*** Opening Exercise material ***

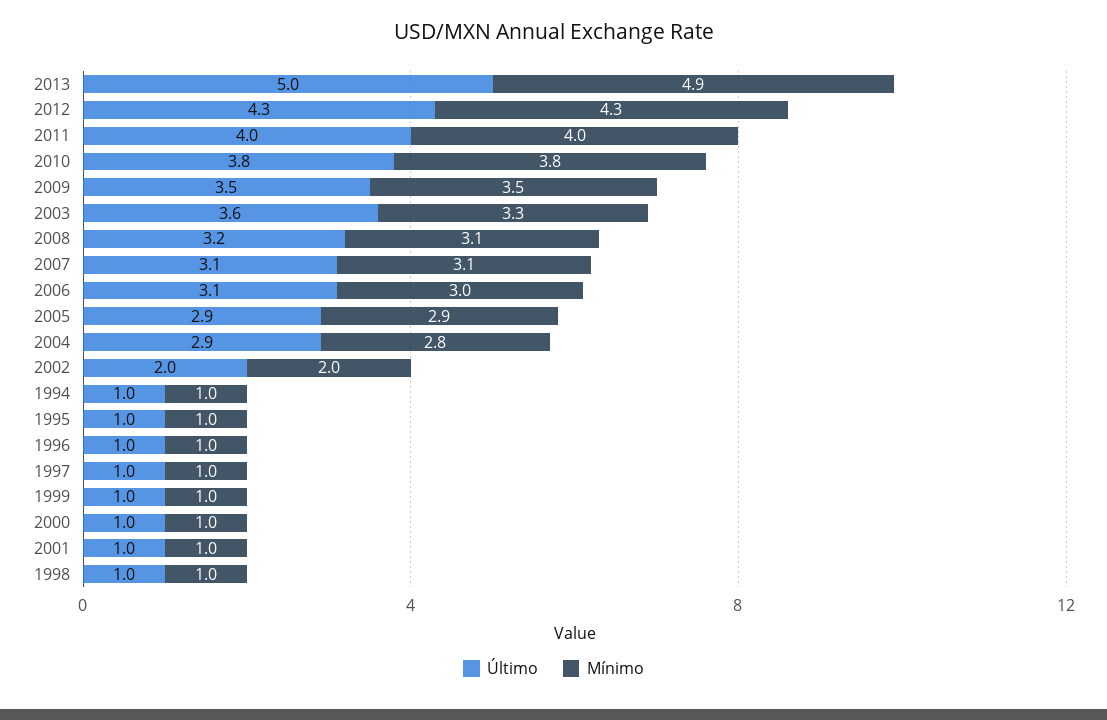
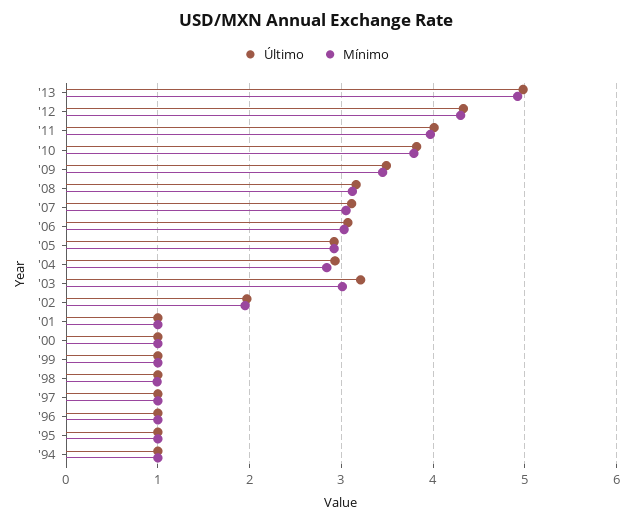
  {
    "Último": {
      "2013": 5,
      "2012": 4.3,
      "2011": 4,
      "2010": 3.8,
      "2009": 3.5,
-     "2003": 3.6,
+     "2003": 3.2,
      "2008": 3.2,
      "2007": 3.1,
      "2006": 3.1,
      "2005": 2.9,
      "2004": 2.9,
      "2002": 2,
      "1994": 1,
      "1995": 1,
      "1996": 1,
      "1997": 1,
      "1999": 1,
      "2000": 1,
      "2001": 1,
      "1998": 1
    },
    "Mínimo": {
      "2013": 4.9,
      "2012": 4.3,
      "2011": 4,
      "2010": 3.8,
      "2009": 3.5,
-     "2003": 3.3,
+     "2003": 3,
      "2008": 3.1,
      "2007": 3.1,
      "2006": 3,
      "2005": 2.9,
      "2004": 2.8,
      "2002": 2,
      "1994": 1,
      "1995": 1,
      "1996": 1,
      "1997": 1,
      "1999": 1,
      "2000": 1,
      "2001": 1,
      "1998": 1
    }
  }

*** Closing Exercise material ***

What the exercise asks:
Write out each entry above once more, exactly as written, and drop the pictures.

Solution to this exercise:
  {
    "Último": {
      "2013": 5,
      "2012": 4.3,
      "2011": 4,
      "2010": 3.8,
      "2009": 3.5,
-     "2003": 3.6,
+     "2003": 3.2,
      "2008": 3.2,
      "2007": 3.1,
      "2006": 3.1,
      "2005": 2.9,
      "2004": 2.9,
      "2002": 2,
      "1994": 1,
      "1995": 1,
      "1996": 1,
      "1997": 1,
      "1999": 1,
      "2000": 1,
      "2001": 1,
      "1998": 1
    },
    "Mínimo": {
      "2013": 4.9,
      "2012": 4.3,
      "2011": 4,
      "2010": 3.8,
      "2009": 3.5,
-     "2003": 3.3,
+     "2003": 3,
      "2008": 3.1,
      "2007": 3.1,
      "2006": 3,
      "2005": 2.9,
      "2004": 2.8,
      "2002": 2,
      "1994": 1,
      "1995": 1,
      "1996": 1,
      "1997": 1,
      "1999": 1,
      "2000": 1,
      "2001": 1,
      "1998": 1
    }
  }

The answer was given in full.